Curing Cancer With Oncolytic Viruses

Viruses are non-cellular entities, which contain a protein shell that is surrounded by a lipid envelope. Within this lipid envelope contains genetic information, either in the form of RNA, or of DNA. RNA viruses have a greater ability to mutate than do DNA viruses, hence under most normal circumstances they are more dangerous to a host.

Viruses use the ribosomes and other parts of the host cell to which it attaches to copy its own genetic information and programming. It then produces more protein shells like its own to house the new information. It then exits the host cell by a process called lysis which results in the destruction of its membrane, which invariably kills the host cell. Because viruses do not have a cellular structure, in order to proliferate and carry out its intended metabolic functions, it is necessary for it to attach itself to host cells in order to use both its replication and growth capacity.

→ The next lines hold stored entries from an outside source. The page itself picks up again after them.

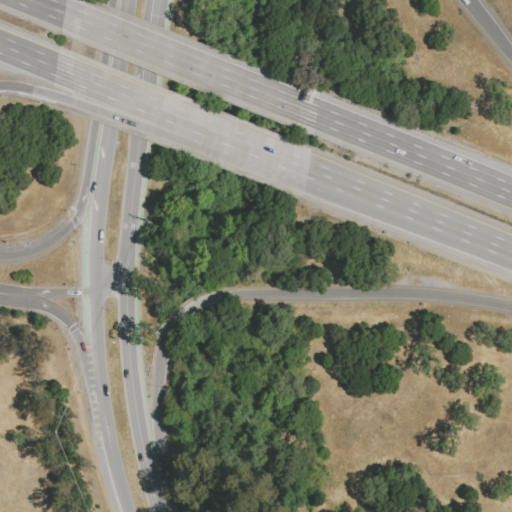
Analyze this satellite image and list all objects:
road: (48, 7)
road: (158, 22)
road: (491, 26)
road: (120, 55)
road: (29, 56)
road: (192, 64)
road: (151, 68)
road: (184, 119)
road: (181, 141)
road: (415, 153)
road: (107, 160)
road: (411, 210)
road: (409, 228)
road: (0, 247)
road: (98, 252)
road: (123, 262)
road: (142, 262)
road: (5, 294)
road: (361, 294)
road: (54, 295)
road: (129, 302)
road: (188, 312)
road: (87, 355)
road: (105, 404)
road: (160, 420)
building: (27, 466)
building: (41, 471)
building: (44, 480)
building: (49, 491)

The mechanism that viruses use to flourish in most situations has negative consequences for the body whose cells are being affected. Viruses can have a wide range of negative effects, from a very minor irritation to death, depending on the type of virus and the overall health of the afflicted body.

It was theorized as far back as the beginning of the 20th century that viruses can have an effect on cancer. Cancer patients that came down with common colds, or other viral infections had a temporary halt of progression, or even a temporary regression of their malignancies. Unfortunately, at that time there was no way to capitalize on that knowledge. In the beginning of the 21st century, however, with 100 years worth of additional scientific knowledge, discoveries, and technological capabilities, there have been advancements made in the area of genetic engineering. In 1900, there was no way known to manipulate a virus. But now it is possible that a virus can be genetically altered to target only cancer cells and leave healthy cells alone. It also appears more likely one day that it could be effective enough to completely eradicate a cancer in an affected body.

These viruses that are being genetically altered and worked with to target cancer are known as oncolytic viruses. They have a natural affinity for cancer cells, and are able to kill them by the lysis process, and at the same time not go after normal, non-malignant cells. Their effectiveness and safety have been shown to vary by both the type and different strains of viruses within the same type. What has been particularly exciting is that some types and strains have shown the ability to kill cancers that are typically resistant to standard chemotherapy drugs and radiation.

Some of the types of viruses being studied are Reovirus, Vaccinia, Herpes Simplex, and Adenovirus. In order for a oncolytic virus to be both effective and safe, it has to possess all of the following attributes – selectivity, administrative ability, tolerable side effects and non-pathogenic, efficiency in replication, and the smallest possible risk of mutation.
Selectivity refers to the extent of the ability of the oncolytic virus to target only the malignant cells, and leave other cells alone. Administrative ability is defined by how many different parts of the body in which the virus can be effectively used. The ideal amount of side effects would be none, though if that cannot be achieved, the side effects must possess little enough danger to a patient with a compromised immune system. Efficiency in replication means that a virus must be able to make enough copies of itself to completely destroy all cancer cells. Any cancer cells left behind can result in future tumor growth. An oncolytic virus also must not mutate once injected into a patient, especially if it is a more virulent type or strain. A virus that has been genetically engineered to be friendly may end up doing more harm than good if it mutates once inside a patient.

In addition to the preceding criteria, the ideal virus must also be able to deliver what is termed a “payload” to the tumor. Payloads refer to cancer suppressing genes, or in some types, other anti cancer therapies.

Oncolytic viruses are not only being looked at as a substitute for chemotherapy and radiation. They have also been observed in trials to have a synergistic effect when combined with conventional treatments. In a strategy such as that, the ability of the virus to deliver a payload becomes even more important. One noted example was that of the Reovirus strain T3D which as a singular therapy has shown potential in ovarian, pancreatic, breast, and colon cancers. It was combined with a few chemotherapeutic drugs in non small cell lung cancer, and was shown to have demonstrated synergism with the chemo.

The body’s natural immune system can be both an asset and an obstacle to oncolytic viruses. It serves as an obstacle in that it will recognize the virus as a foreign invader, and will invariably try to destroy it once it is injected. There are some viruses that have been used to which humans do not have a preexisting immunity, however the immune system eventually develops antibodies that will attempt to neutralize the virus. This is believed to be a reason why the combination therapy has been so effective in early trials. Chemotherapy drugs typically lower a patient’s natural immune system, enabling the virus to flourish for a longer period of time. Another approach that has been attempted has been hiding the virus inside the macrophages, which typically tend toward areas of low oxygen levels, which are characteristic of tumors.

The immune system can also be a help in that when injected into a tumor, the body recognizes the virus as an infection and thus attacks the area where it is located. Cancer growth is highly dependent on its ability to mask itself as a normal cell to hide from the body’s defensive system. Some viruses are very immunogenic, and calling attention to the tumor results in the cancer also being attacked in addition to the virus. This result can be enhanced if the virus is also manipulated to carry an additional immune stimulating payload.